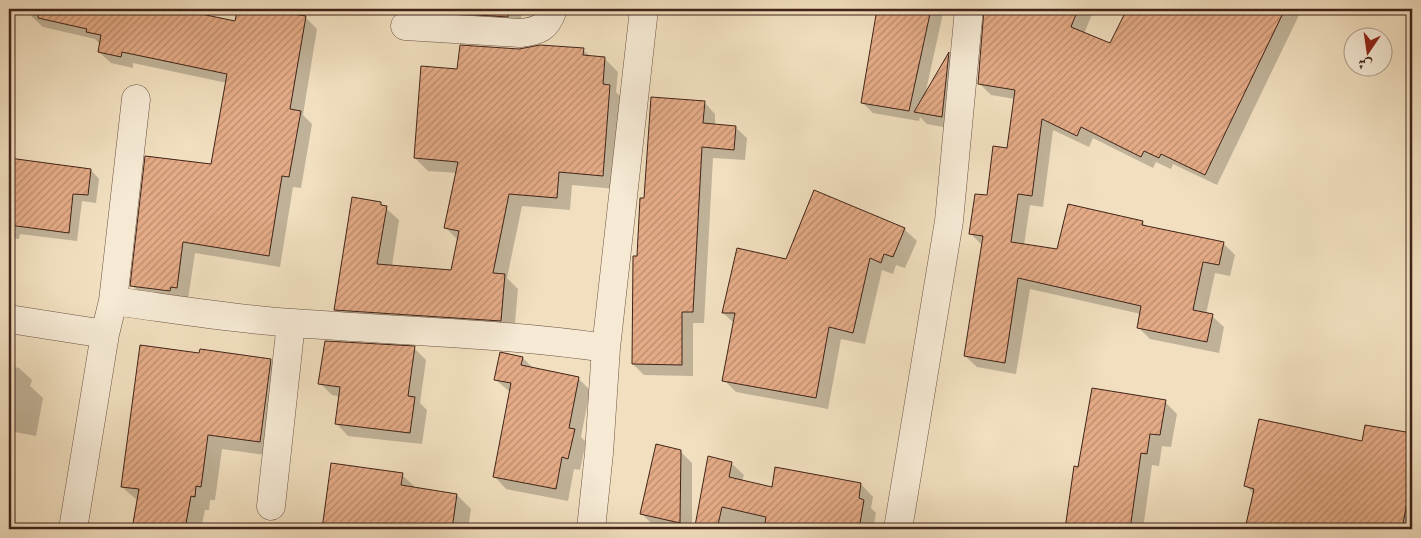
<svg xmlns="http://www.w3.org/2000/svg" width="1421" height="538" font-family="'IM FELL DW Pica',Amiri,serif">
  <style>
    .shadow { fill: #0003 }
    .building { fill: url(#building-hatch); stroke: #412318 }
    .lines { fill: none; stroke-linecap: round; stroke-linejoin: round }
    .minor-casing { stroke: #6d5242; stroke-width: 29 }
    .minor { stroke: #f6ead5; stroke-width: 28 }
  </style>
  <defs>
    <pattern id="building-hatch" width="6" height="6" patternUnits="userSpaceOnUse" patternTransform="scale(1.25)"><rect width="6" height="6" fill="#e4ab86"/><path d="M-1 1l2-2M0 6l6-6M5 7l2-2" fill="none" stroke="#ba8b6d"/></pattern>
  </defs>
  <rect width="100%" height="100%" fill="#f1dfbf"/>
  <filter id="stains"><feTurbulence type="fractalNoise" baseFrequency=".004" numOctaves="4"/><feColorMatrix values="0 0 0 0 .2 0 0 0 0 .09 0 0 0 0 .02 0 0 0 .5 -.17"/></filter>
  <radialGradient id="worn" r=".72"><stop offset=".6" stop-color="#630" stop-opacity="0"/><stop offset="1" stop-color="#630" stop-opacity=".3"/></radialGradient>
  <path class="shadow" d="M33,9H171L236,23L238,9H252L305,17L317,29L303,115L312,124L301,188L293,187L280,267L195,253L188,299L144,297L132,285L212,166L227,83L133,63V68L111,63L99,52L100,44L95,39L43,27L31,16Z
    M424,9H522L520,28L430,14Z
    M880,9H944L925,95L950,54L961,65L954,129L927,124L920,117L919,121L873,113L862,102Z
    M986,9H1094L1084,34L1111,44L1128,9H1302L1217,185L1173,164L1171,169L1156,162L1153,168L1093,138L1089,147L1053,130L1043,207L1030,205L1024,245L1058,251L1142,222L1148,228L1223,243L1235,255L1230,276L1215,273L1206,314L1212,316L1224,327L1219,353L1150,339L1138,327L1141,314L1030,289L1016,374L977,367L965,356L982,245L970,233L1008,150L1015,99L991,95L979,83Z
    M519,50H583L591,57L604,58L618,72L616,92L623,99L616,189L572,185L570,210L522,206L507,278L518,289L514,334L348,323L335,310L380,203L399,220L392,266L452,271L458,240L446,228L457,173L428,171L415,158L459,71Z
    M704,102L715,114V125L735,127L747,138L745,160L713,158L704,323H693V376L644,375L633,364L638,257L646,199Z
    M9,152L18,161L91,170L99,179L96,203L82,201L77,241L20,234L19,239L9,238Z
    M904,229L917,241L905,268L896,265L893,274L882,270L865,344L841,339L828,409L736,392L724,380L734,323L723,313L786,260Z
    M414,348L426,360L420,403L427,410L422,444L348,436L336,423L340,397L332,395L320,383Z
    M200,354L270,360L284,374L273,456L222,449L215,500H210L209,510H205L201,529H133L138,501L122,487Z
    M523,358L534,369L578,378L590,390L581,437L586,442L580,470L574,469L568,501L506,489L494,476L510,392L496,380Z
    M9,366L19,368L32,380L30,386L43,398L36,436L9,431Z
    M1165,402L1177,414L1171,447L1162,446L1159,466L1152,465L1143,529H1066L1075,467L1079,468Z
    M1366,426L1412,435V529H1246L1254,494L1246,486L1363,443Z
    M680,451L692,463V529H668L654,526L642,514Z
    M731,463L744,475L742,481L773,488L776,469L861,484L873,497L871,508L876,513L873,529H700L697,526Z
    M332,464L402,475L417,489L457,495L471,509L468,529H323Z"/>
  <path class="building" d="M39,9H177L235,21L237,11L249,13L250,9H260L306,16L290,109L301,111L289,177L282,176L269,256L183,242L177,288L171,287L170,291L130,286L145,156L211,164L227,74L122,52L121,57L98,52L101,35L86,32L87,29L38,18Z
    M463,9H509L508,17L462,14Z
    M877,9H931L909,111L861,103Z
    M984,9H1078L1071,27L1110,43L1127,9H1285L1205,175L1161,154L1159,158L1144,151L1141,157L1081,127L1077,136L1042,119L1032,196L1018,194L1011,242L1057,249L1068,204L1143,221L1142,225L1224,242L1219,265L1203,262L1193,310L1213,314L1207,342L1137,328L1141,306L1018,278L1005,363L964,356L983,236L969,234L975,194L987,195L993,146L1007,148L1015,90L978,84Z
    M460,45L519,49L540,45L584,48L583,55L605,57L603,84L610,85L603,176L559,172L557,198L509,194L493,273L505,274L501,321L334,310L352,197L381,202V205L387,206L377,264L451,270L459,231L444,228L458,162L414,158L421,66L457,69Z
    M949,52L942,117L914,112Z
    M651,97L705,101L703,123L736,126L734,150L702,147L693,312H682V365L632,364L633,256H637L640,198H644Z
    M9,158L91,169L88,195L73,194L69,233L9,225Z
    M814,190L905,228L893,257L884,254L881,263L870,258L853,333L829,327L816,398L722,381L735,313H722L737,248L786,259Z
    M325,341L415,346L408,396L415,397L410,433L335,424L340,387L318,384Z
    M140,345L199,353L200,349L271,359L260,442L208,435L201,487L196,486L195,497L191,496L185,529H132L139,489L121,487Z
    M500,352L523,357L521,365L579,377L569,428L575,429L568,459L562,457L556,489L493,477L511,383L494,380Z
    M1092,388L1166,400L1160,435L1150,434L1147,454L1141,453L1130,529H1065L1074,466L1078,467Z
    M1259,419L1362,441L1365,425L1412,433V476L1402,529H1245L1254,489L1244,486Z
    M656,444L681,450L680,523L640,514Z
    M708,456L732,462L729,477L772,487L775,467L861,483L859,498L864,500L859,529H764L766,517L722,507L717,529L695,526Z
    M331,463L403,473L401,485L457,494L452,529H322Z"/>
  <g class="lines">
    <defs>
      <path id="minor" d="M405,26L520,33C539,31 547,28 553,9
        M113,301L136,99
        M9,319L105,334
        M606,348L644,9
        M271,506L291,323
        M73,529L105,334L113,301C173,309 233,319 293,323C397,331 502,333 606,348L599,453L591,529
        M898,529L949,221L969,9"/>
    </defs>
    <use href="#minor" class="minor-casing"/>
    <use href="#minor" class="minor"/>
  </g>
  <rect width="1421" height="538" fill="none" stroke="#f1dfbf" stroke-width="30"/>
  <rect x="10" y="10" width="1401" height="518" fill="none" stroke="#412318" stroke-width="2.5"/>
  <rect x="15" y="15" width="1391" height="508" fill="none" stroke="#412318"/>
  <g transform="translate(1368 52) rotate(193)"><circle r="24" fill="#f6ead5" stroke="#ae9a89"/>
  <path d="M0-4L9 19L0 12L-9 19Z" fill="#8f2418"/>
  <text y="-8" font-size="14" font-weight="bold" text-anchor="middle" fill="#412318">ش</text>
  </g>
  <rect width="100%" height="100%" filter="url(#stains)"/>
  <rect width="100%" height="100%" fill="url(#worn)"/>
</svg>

-=-=-=-=-

Your copy of the entries above must be exact and must not include pictures.

<svg xmlns="http://www.w3.org/2000/svg" width="1421" height="538" font-family="'IM FELL DW Pica',Amiri,serif">
  <style>
    .shadow { fill: #0003 }
    .building { fill: url(#building-hatch); stroke: #412318 }
    .lines { fill: none; stroke-linecap: round; stroke-linejoin: round }
    .minor-casing { stroke: #6d5242; stroke-width: 29 }
    .minor { stroke: #f6ead5; stroke-width: 28 }
  </style>
  <defs>
    <pattern id="building-hatch" width="6" height="6" patternUnits="userSpaceOnUse" patternTransform="scale(1.25)"><rect width="6" height="6" fill="#e4ab86"/><path d="M-1 1l2-2M0 6l6-6M5 7l2-2" fill="none" stroke="#ba8b6d"/></pattern>
  </defs>
  <rect width="100%" height="100%" fill="#f1dfbf"/>
  <filter id="stains"><feTurbulence type="fractalNoise" baseFrequency=".004" numOctaves="4"/><feColorMatrix values="0 0 0 0 .2 0 0 0 0 .09 0 0 0 0 .02 0 0 0 .5 -.17"/></filter>
  <radialGradient id="worn" r=".72"><stop offset=".6" stop-color="#630" stop-opacity="0"/><stop offset="1" stop-color="#630" stop-opacity=".3"/></radialGradient>
  <path class="shadow" d="M33,9H171L236,23L238,9H252L305,17L317,29L303,115L312,124L301,188L293,187L280,267L195,253L188,299L144,297L132,285L212,166L227,83L133,63V68L111,63L99,52L100,44L95,39L43,27L31,16Z
    M424,9H522L520,28L430,14Z
    M880,9H944L925,95L950,54L961,65L954,129L927,124L920,117L919,121L873,113L862,102Z
    M986,9H1094L1084,34L1111,44L1128,9H1302L1217,185L1173,164L1171,169L1156,162L1153,168L1093,138L1089,147L1053,130L1043,207L1030,205L1024,245L1058,251L1142,222L1148,228L1223,243L1235,255L1230,276L1215,273L1206,314L1212,316L1224,327L1219,353L1150,339L1138,327L1141,314L1030,289L1016,374L977,367L965,356L982,245L970,233L1008,150L1015,99L991,95L979,83Z
    M519,50H583L591,57L604,58L618,72L616,92L623,99L616,189L572,185L570,210L522,206L507,278L518,289L514,334L348,323L335,310L380,203L399,220L392,266L452,271L458,240L446,228L457,173L428,171L415,158L459,71Z
    M704,102L715,114V125L735,127L747,138L745,160L713,158L704,323H693V376L644,375L633,364L638,257L646,199Z
    M9,152L18,161L91,170L99,179L96,203L82,201L77,241L20,234L19,239L9,238Z
    M904,229L917,241L905,268L896,265L893,274L882,270L865,344L841,339L828,409L736,392L724,380L734,323L723,313L786,260Z
    M414,348L426,360L420,403L427,410L422,444L348,436L336,423L340,397L332,395L320,383Z
    M200,354L270,360L284,374L273,456L222,449L215,500H210L209,510H205L201,529H133L138,501L122,487Z
    M523,358L534,369L578,378L590,390L581,437L586,442L580,470L574,469L568,501L506,489L494,476L510,392L496,380Z
    M9,366L19,368L32,380L30,386L43,398L36,436L9,431Z
    M1165,402L1177,414L1171,447L1162,446L1159,466L1152,465L1143,529H1066L1075,467L1079,468Z
    M1366,426L1412,435V529H1246L1254,494L1246,486L1363,443Z
    M680,451L692,463V529H668L654,526L642,514Z
    M731,463L744,475L742,481L773,488L776,469L861,484L873,497L871,508L876,513L873,529H700L697,526Z
    M332,464L402,475L417,489L457,495L471,509L468,529H323Z"/>
  <path class="building" d="M39,9H177L235,21L237,11L249,13L250,9H260L306,16L290,109L301,111L289,177L282,176L269,256L183,242L177,288L171,287L170,291L130,286L145,156L211,164L227,74L122,52L121,57L98,52L101,35L86,32L87,29L38,18Z
    M463,9H509L508,17L462,14Z
    M877,9H931L909,111L861,103Z
    M984,9H1078L1071,27L1110,43L1127,9H1285L1205,175L1161,154L1159,158L1144,151L1141,157L1081,127L1077,136L1042,119L1032,196L1018,194L1011,242L1057,249L1068,204L1143,221L1142,225L1224,242L1219,265L1203,262L1193,310L1213,314L1207,342L1137,328L1141,306L1018,278L1005,363L964,356L983,236L969,234L975,194L987,195L993,146L1007,148L1015,90L978,84Z
    M460,45L519,49L540,45L584,48L583,55L605,57L603,84L610,85L603,176L559,172L557,198L509,194L493,273L505,274L501,321L334,310L352,197L381,202V205L387,206L377,264L451,270L459,231L444,228L458,162L414,158L421,66L457,69Z
    M949,52L942,117L914,112Z
    M651,97L705,101L703,123L736,126L734,150L702,147L693,312H682V365L632,364L633,256H637L640,198H644Z
    M9,158L91,169L88,195L73,194L69,233L9,225Z
    M814,190L905,228L893,257L884,254L881,263L870,258L853,333L829,327L816,398L722,381L735,313H722L737,248L786,259Z
    M325,341L415,346L408,396L415,397L410,433L335,424L340,387L318,384Z
    M140,345L199,353L200,349L271,359L260,442L208,435L201,487L196,486L195,497L191,496L185,529H132L139,489L121,487Z
    M500,352L523,357L521,365L579,377L569,428L575,429L568,459L562,457L556,489L493,477L511,383L494,380Z
    M1092,388L1166,400L1160,435L1150,434L1147,454L1141,453L1130,529H1065L1074,466L1078,467Z
    M1259,419L1362,441L1365,425L1412,433V476L1402,529H1245L1254,489L1244,486Z
    M656,444L681,450L680,523L640,514Z
    M708,456L732,462L729,477L772,487L775,467L861,483L859,498L864,500L859,529H764L766,517L722,507L717,529L695,526Z
    M331,463L403,473L401,485L457,494L452,529H322Z"/>
  <g class="lines">
    <defs>
      <path id="minor" d="M405,26L520,33C539,31 547,28 553,9
        M113,301L136,99
        M9,319L105,334
        M606,348L644,9
        M271,506L291,323
        M73,529L105,334L113,301C173,309 233,319 293,323C397,331 502,333 606,348L599,453L591,529
        M898,529L949,221L969,9"/>
    </defs>
    <use href="#minor" class="minor-casing"/>
    <use href="#minor" class="minor"/>
  </g>
  <rect width="1421" height="538" fill="none" stroke="#f1dfbf" stroke-width="30"/>
  <rect x="10" y="10" width="1401" height="518" fill="none" stroke="#412318" stroke-width="2.5"/>
  <rect x="15" y="15" width="1391" height="508" fill="none" stroke="#412318"/>
  <g transform="translate(1368 52) rotate(193)"><circle r="24" fill="#f6ead5" stroke="#ae9a89"/>
  <path d="M0-4L9 19L0 12L-9 19Z" fill="#8f2418"/>
  <text y="-8" font-size="14" font-weight="bold" text-anchor="middle" fill="#412318">ش</text>
  </g>
  <rect width="100%" height="100%" filter="url(#stains)"/>
  <rect width="100%" height="100%" fill="url(#worn)"/>
</svg>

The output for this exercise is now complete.